The shareholders of Access Bank Plc on Wednesday smiled home from the 28th Annual General Meeting (AGM) of the bank in Lagos, having received a total of N18.8 billion in dividends for the year ended December 31, 2016.
The dividend translates to 65 kobo per share, up from 55 kobo per share received in 2015.
The declaration of a better dividend payout for its shareholders was reflective of Access Bank’s better than expected revenue of N381.3 billion, an increase of 13 per cent from the N337.4 billion reported by the bank in 2015.
Just the same, its net interest income rose by 32 per cent from N105.4 billion to N139.1 billion, while non-interest income grew marginally by 3.5 per cent to N134 billion, from N129 billion in the previous year.
However, like all Deposit Money Banks (DMBs) in the country that had to contend with a harsh operating environment and deteriorating loan books, Access Bank reported an increase in its credit impairment charge by 54.3 per cent from N14.2 billion in 2015 to N22 billion in 2016, while operating expenses rose by 10.1 per cent to N160.35 billion, from N145.6 billion.
Nonetheless, its profit before tax (PBT) grew by 20.4 per cent to N90.3 billion, from N75.0 billion, just as the bank ended the year with a profit after tax of N71.4 billion, up 8.5 per cent from N65.9 billion in 2015.
A further assessment of the results indicated that Access Bank grew its deposits to N2.256 trillion, showing an increase of 28.8 per cent from N1.756 trillion.
Loans and advances rose to N1.855 trillion, from N1.409 trillion while Access Bank’s non-performing loans (NPL) stood at 2.1 per cent which was reflective of the bank’s prudent risk management.
Similarly, capital adequacy and liquidity ratios stood at 21 per cent and 43.6 per cent in that order.
Speaking on the results, the Group Managing Director/Chief Executive Officer of Access Bank, Herbert Wigwe, said: “The full year 2016 results demonstrate the effective execution of our strategy underpinned by a robust risk management framework.
“With strong business fundamentals, our position in the top tier was further consolidated in the industry.”
According to him, “The bank’s robust and proactive risk management practices and focus on high quality corporates ensured that it maintained an NPL ratio of 2.1 per cent, well below the industry average, whilst retaining a healthy balance sheet growth.”
Addressing the shareholders at the AGM, Wigwe assured them that the bank was now stronger and well positioned to deliver long-term value to all stakeholders.
He explained that although the macroeconomic conditions and corresponding implications on the banking industry remained uncertain, the bank’s diversified banking model, robust balance sheet and solid management team will give it the strength and resilience that will keep the financial institution in good stead.

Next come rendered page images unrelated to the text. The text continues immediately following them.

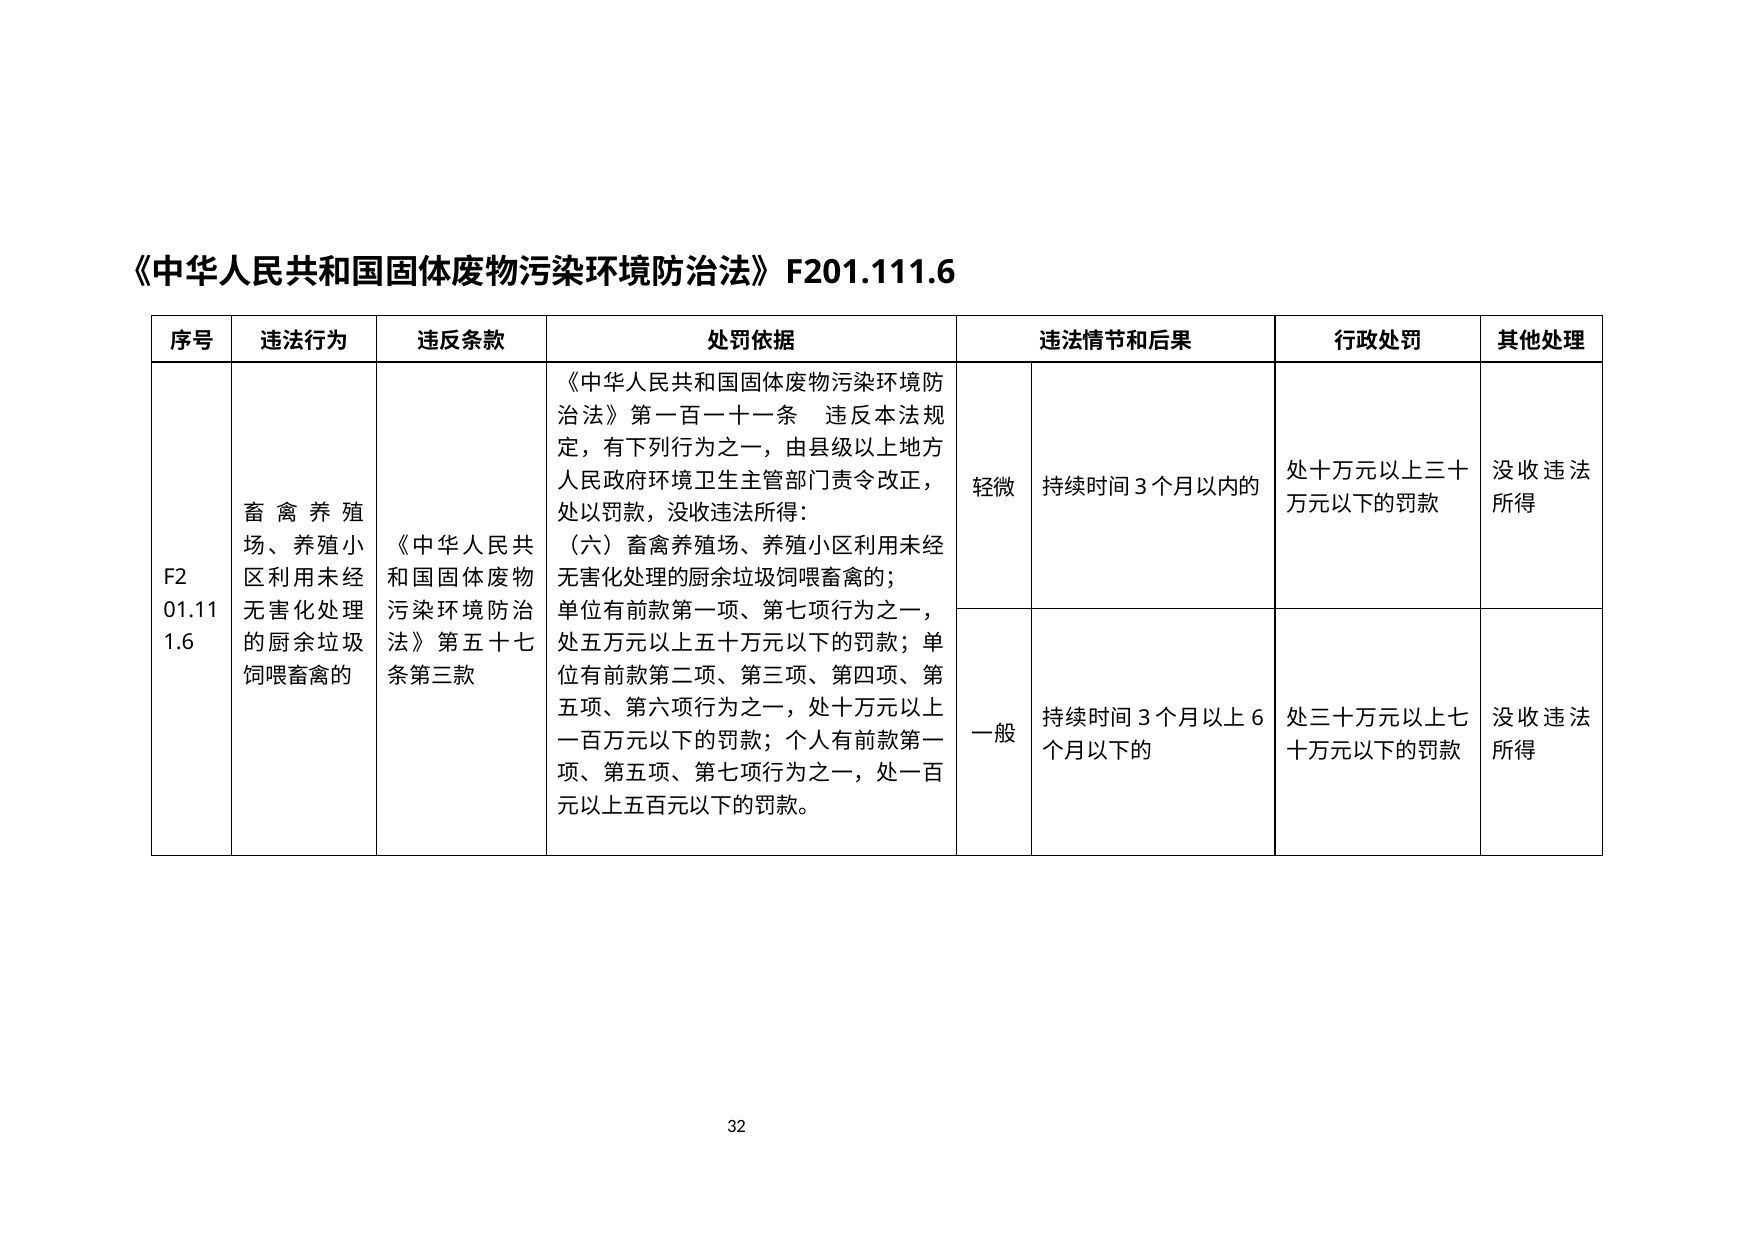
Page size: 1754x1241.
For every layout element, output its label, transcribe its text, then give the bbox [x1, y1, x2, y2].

table_header 违反条款 [377, 316, 546, 361]
table_cell 没收违法所得 [1481, 609, 1602, 855]
table_header 序号 [152, 316, 231, 361]
table_cell F201.111.6 [152, 363, 231, 855]
table_cell 处三十万元以上七十万元以下的罚款 [1276, 609, 1480, 855]
table_cell 畜禽养殖场、养殖小区利用未经无害化处理的厨余垃圾饲喂畜禽的 [232, 363, 376, 855]
table_cell 持续时间3个月以上6个月以下的 [1032, 609, 1274, 855]
table_header 处罚依据 [547, 316, 956, 361]
table_cell 持续时间3个月以内的 [1032, 363, 1274, 608]
table_cell 处十万元以上三十万元以下的罚款 [1276, 363, 1480, 608]
table_cell 一般 [957, 609, 1031, 855]
table_header 违法情节和后果 [957, 316, 1274, 361]
table_cell 《中华人民共和国固体废物污染环境防治法》第五十七条第三款 [377, 363, 546, 855]
table_header 行政处罚 [1276, 316, 1480, 361]
table_cell 《中华人民共和国固体废物污染环境防治法》第一百一十一条 违反本法规定，有下列行为之一，由县级以上地方人民政府环境卫生主管部门责令改正，处以罚款，没收违法所得： （六）畜禽养殖场、养殖小区利用未经无害化处理的厨余垃圾饲喂畜禽的； 单位有前款第一项、第七项行为之一，处五万元以上五十万元以下的罚款；单位有前款第二项、第三项、第四项、第五项、第六项行为之一，处十万元以上一百万元以下的罚款；个人有前款第一项、第五项、第七项行为之一，处一百元以上五百元以下的罚款。 [547, 363, 956, 855]
table_cell 轻微 [957, 363, 1031, 608]
table_header 违法行为 [232, 316, 376, 361]
subtitle 《中华人民共和国固体废物污染环境防治法》F201.111.6 [118, 237, 1636, 302]
table_cell 没收违法所得 [1481, 363, 1602, 608]
table_header 其他处理 [1481, 316, 1602, 361]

“By diligently executing our strategy, we will continue to maintain improved profitability and create the capacity to continue to invest in our key areas of strength.
“As we come to the end of our third five-year transformation journey, our top priority in the coming year will be to cement our position as a dominant corporate bank and establish ourselves as a formidable retail player, leverage digital technology and innovation to create value for our customers whilst unlocking new revenue streams and deliver seamless and superior customer experience across all our service touch points,” he said.
According to him, to secure its strategic aspiration to be a high performing diversified banking leader focusing on global best practices, “we consider it vital to maintain our disciplined capital position and tightened risk tolerances”.
Wigwe disclosed that despite the challenging economy, 2016 was a year of progress for Access Bank.
“Many of our strategic choices we made over the years were validated when tested by the economic recession. These critical decisions included our business mix. Our risk management culture and our capital and liquidity strategies,” he said.
Speaking in the same vein, the Chairman of Access Bank, Mrs. Mosun Belo-Olusoga, said the board will remain focused in its pursuit of shareholder value and continue to provide the stability and strategic direction the bank requires to deliver operational excellence in its bid to become the world’s most respected African bank.